[Start of Attachment]

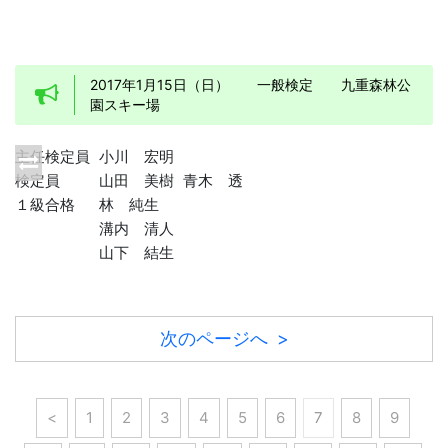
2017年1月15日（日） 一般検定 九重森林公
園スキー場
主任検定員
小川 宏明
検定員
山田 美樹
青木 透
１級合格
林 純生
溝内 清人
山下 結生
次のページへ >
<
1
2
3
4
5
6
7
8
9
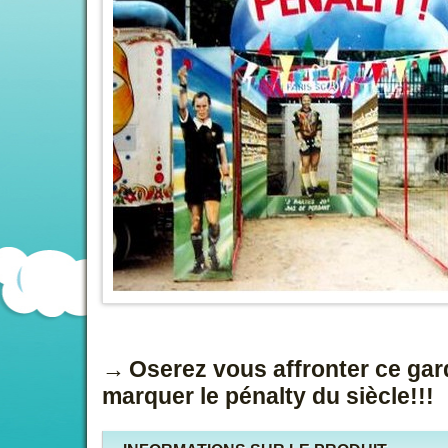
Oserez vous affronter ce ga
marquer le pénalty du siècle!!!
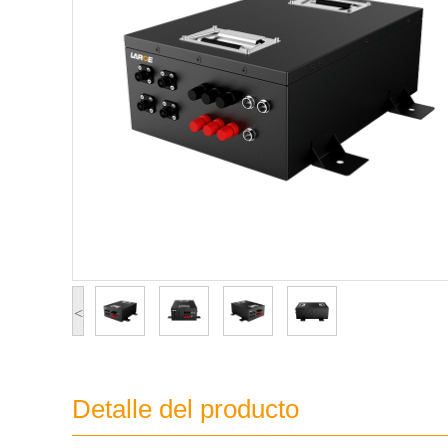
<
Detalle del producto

[End of Attachment]

* [EXERCISE DIRECTIONS]: Please retype the whole listing above exactly, without any of its images.

* [TASK ANSWER]:
2017年1月15日（日） 一般検定 九重森林公
園スキー場
主任検定員
小川 宏明
検定員
山田 美樹
青木 透
１級合格
林 純生
溝内 清人
山下 結生
次のページへ >
<
1
2
3
4
5
6
7
8
9
Oserez vous affronter ce ga
marquer le pénalty du siècle!!!
<
Detalle del producto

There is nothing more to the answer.